France and West Germany filled the gap. The Atomic Energy Organization of Iran commissioned the German firm Kraftwerk Union (a joint venture of Siemens AG and AEG Telefunken) to build two 1,196 MWe pressurized water reactors. The turnkey contract, which would deliver the power plate in a completed state, was worth $4.3 billion (nearly $21 billion in 2012 dollars). Construction began in August 1975, with a planned completion date of 1981. The choice of location, the southeastern city of Bushehr, rendered the enterprise particularly costly, as it was prone to seismic activity and located in an underdeveloped region that lacked essential physical infrastructure. Yet Bushehr was chosen mainly due to its location on the shores of the Persian Gulf to facilitate shipping of the nuclear power plant’s machinery and equipment.
The shah also had an extensive plan for acquiring nuclear fuel. In 1975, he provided a $1 billion (and another $180 million in 1977) loan for the construction of the Eurodif nuclear consortium enrichment plant in France. As part of the agreement, Sofidif enterprise was established with Iran and France holding 40 and 60 percent of its shares, respectively.
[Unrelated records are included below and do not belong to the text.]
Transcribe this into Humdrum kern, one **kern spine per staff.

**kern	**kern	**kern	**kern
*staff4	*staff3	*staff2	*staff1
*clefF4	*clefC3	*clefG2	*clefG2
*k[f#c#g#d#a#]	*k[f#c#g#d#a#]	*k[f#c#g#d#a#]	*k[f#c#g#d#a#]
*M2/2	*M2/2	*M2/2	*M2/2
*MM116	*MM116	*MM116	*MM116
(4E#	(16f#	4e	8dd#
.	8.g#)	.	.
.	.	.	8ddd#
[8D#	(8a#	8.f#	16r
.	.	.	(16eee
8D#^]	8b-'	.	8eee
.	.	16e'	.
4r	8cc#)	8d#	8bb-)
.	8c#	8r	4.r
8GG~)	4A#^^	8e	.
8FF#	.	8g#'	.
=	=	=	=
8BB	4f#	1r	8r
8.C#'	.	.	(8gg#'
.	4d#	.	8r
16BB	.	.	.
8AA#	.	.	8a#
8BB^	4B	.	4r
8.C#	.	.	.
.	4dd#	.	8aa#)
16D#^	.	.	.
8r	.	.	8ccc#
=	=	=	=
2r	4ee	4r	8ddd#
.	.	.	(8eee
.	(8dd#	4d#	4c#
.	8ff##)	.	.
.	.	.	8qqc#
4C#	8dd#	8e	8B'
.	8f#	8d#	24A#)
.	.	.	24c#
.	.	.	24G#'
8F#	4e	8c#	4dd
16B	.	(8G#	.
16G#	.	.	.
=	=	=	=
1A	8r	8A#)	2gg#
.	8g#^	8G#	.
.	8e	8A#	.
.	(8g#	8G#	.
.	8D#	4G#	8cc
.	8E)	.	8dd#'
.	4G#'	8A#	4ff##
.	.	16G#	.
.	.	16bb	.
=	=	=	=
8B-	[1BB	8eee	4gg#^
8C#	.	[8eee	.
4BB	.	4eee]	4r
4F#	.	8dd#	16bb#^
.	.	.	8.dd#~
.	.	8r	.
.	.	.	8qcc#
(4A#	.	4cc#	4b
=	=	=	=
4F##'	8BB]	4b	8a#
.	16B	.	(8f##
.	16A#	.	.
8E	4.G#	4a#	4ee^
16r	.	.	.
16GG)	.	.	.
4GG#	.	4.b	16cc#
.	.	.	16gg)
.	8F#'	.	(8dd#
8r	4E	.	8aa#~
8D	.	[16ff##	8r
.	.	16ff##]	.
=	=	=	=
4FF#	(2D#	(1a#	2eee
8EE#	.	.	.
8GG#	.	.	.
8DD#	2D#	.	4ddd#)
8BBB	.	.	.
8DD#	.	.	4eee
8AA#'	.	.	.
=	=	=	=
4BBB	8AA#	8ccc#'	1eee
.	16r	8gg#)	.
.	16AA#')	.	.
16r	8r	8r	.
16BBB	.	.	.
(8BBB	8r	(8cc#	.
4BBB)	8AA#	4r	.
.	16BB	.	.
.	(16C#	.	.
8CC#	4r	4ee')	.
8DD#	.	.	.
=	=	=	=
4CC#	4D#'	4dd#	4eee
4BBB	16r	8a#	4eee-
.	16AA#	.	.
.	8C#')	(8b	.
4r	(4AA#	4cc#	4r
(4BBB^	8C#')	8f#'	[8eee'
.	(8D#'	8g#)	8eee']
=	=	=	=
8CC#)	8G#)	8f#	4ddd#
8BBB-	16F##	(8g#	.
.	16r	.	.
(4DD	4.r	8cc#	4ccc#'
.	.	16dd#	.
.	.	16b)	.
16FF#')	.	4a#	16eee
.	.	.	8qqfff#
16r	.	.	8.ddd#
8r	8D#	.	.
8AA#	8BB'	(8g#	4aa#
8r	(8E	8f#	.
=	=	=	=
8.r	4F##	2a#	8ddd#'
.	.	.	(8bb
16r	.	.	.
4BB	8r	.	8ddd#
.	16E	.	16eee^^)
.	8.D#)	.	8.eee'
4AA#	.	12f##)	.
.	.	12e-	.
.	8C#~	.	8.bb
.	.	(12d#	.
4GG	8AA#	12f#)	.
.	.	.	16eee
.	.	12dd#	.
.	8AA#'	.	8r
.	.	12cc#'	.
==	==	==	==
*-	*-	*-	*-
Subsequently, Sofidif acquired a quarter of Eurodif stocks, which gave Iran a 10 percent share of the enriched uranium produced. Furthermore, Iran signed a $700 million contract to purchase 600 tons of uranium yellowcake from South Africa and obtained a 15 percent stake in the RTZ uranium mine in Namibia. In parallel, Iran started an extensive uranium exploration effort both inside and outside the country.
An agreement was also reached with French company Framatome to build two 900 MWe nuclear power generators valued at $2 billion at Darkhoveen, near the city of Ahwaz on the banks of the Karun River. Moreover, France indicated its willingness to build eight additional plants for Iran if the United States continued to bar American firms from selling Iran nuclear power plants at an estimated price of $16 billion.
Finally, in 1978 there was a breakthrough in nuclear negotiations between Tehran and Washington. The shah agreed to forego plans to build a plutonium processing plant, to put Iran’s nuclear activities under enhanced monitoring, and to send spent nuclear fuel to the United States. Reciprocally, the Carter administration agreed to allow American companies to sell reactors to Iran. The coming political tumult in Tehran, however, would render these agreements moot.
Income disparity and economic malaise had begun to fuel domestic discontent with the shah’s rapid modernization programs, which many Iranians perceived as profligate and corrupt. The monarch was forced to rein in his atomic dreams. The storm of an Islamic revolution was brewing on the horizon, and the government of Prime Minister Jamshid Amouzegar began a review of the nuclear program. In 1979, Prime Minister Shahpour Bakhtiar began to roll the program back. When the country descended into revolutionary turmoil later that year, one of Bushehr’s reactors was 85 percent complete and the other was half constructed.